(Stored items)
----

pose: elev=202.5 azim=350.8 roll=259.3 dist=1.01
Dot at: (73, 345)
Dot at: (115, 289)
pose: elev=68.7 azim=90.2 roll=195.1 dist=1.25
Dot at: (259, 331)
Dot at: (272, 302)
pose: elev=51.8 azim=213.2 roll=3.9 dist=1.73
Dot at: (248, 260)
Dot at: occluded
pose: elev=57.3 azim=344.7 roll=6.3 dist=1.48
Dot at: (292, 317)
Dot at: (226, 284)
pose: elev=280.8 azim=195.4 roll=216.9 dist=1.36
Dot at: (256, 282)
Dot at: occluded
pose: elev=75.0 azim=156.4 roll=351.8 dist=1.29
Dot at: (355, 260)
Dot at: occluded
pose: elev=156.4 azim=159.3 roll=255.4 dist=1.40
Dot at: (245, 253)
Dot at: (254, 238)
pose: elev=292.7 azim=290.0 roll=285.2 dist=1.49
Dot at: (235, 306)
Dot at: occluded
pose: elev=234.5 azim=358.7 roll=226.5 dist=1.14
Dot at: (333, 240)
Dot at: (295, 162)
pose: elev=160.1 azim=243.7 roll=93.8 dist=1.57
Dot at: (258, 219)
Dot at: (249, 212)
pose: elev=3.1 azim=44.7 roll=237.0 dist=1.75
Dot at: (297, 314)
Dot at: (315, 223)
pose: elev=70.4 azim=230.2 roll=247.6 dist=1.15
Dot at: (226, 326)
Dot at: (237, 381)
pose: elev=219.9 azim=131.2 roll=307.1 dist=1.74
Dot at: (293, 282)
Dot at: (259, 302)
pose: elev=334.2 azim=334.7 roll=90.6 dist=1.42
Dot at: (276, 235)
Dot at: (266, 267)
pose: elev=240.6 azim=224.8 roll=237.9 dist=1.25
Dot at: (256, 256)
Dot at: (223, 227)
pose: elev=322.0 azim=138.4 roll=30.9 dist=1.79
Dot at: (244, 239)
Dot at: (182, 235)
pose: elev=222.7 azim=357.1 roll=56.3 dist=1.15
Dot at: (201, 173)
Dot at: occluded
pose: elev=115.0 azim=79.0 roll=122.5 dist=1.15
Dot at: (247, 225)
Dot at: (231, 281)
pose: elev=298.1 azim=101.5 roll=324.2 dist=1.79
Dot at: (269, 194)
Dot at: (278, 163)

----

# WRITTEN EXERCISE
Copy every one of the items above word for word, keeping each line unchanged.

# THE RESULT
pose: elev=202.5 azim=350.8 roll=259.3 dist=1.01
Dot at: (73, 345)
Dot at: (115, 289)
pose: elev=68.7 azim=90.2 roll=195.1 dist=1.25
Dot at: (259, 331)
Dot at: (272, 302)
pose: elev=51.8 azim=213.2 roll=3.9 dist=1.73
Dot at: (248, 260)
Dot at: occluded
pose: elev=57.3 azim=344.7 roll=6.3 dist=1.48
Dot at: (292, 317)
Dot at: (226, 284)
pose: elev=280.8 azim=195.4 roll=216.9 dist=1.36
Dot at: (256, 282)
Dot at: occluded
pose: elev=75.0 azim=156.4 roll=351.8 dist=1.29
Dot at: (355, 260)
Dot at: occluded
pose: elev=156.4 azim=159.3 roll=255.4 dist=1.40
Dot at: (245, 253)
Dot at: (254, 238)
pose: elev=292.7 azim=290.0 roll=285.2 dist=1.49
Dot at: (235, 306)
Dot at: occluded
pose: elev=234.5 azim=358.7 roll=226.5 dist=1.14
Dot at: (333, 240)
Dot at: (295, 162)
pose: elev=160.1 azim=243.7 roll=93.8 dist=1.57
Dot at: (258, 219)
Dot at: (249, 212)
pose: elev=3.1 azim=44.7 roll=237.0 dist=1.75
Dot at: (297, 314)
Dot at: (315, 223)
pose: elev=70.4 azim=230.2 roll=247.6 dist=1.15
Dot at: (226, 326)
Dot at: (237, 381)
pose: elev=219.9 azim=131.2 roll=307.1 dist=1.74
Dot at: (293, 282)
Dot at: (259, 302)
pose: elev=334.2 azim=334.7 roll=90.6 dist=1.42
Dot at: (276, 235)
Dot at: (266, 267)
pose: elev=240.6 azim=224.8 roll=237.9 dist=1.25
Dot at: (256, 256)
Dot at: (223, 227)
pose: elev=322.0 azim=138.4 roll=30.9 dist=1.79
Dot at: (244, 239)
Dot at: (182, 235)
pose: elev=222.7 azim=357.1 roll=56.3 dist=1.15
Dot at: (201, 173)
Dot at: occluded
pose: elev=115.0 azim=79.0 roll=122.5 dist=1.15
Dot at: (247, 225)
Dot at: (231, 281)
pose: elev=298.1 azim=101.5 roll=324.2 dist=1.79
Dot at: (269, 194)
Dot at: (278, 163)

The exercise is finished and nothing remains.